--- Data to use ---
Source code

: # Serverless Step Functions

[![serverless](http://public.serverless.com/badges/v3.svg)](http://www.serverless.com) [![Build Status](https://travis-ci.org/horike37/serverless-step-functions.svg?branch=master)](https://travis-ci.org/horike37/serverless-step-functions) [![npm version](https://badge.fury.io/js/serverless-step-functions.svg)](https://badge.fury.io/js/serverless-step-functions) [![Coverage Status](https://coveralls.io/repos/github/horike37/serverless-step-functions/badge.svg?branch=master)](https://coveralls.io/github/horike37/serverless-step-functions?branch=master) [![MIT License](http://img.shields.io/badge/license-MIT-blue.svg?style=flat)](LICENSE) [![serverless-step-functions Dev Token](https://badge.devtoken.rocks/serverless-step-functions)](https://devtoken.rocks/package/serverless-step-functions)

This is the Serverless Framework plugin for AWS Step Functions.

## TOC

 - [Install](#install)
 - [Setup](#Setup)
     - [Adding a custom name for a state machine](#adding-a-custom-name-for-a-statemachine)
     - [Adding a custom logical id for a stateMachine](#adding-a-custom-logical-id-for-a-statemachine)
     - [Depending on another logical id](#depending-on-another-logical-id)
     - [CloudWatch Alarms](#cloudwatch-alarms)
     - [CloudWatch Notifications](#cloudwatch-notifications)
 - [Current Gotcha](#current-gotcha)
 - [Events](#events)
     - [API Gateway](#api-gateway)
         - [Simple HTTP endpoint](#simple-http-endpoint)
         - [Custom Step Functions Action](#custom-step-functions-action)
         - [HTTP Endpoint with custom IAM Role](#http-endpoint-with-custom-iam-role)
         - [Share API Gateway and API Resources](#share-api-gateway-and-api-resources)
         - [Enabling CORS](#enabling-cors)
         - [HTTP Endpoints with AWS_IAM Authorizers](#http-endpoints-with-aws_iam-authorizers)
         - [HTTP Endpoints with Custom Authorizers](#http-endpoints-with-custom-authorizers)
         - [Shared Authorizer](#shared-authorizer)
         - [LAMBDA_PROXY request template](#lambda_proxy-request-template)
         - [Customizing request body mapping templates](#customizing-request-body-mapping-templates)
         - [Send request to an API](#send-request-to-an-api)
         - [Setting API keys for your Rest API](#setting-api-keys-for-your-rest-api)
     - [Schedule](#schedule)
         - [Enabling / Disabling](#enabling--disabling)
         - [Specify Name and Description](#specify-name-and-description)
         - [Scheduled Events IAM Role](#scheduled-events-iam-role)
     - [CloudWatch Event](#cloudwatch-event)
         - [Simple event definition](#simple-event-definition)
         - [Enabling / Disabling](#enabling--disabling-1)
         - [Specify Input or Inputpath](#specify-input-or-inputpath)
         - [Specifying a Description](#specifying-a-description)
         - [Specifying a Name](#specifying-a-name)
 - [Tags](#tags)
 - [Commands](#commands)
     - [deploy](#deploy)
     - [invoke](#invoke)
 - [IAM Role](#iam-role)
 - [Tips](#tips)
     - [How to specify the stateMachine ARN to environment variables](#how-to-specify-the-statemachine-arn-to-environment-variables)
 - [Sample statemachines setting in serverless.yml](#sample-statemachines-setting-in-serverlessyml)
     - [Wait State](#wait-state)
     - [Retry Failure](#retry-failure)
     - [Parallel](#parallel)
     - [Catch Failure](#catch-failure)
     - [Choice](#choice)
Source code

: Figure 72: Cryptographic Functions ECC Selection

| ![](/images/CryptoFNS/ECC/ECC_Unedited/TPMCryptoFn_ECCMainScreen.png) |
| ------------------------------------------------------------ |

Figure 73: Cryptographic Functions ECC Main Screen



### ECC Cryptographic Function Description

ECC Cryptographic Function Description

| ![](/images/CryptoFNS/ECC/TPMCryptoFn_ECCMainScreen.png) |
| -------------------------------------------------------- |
---
#### Problem details:
Report each line of the records that contains the string "images". Treat uppercase and lowercase letters as different.

#### Solution to this problem:
| ![](/images/CryptoFNS/ECC/ECC_Unedited/TPMCryptoFn_ECCMainScreen.png) |
| ![](/images/CryptoFNS/ECC/TPMCryptoFn_ECCMainScreen.png) |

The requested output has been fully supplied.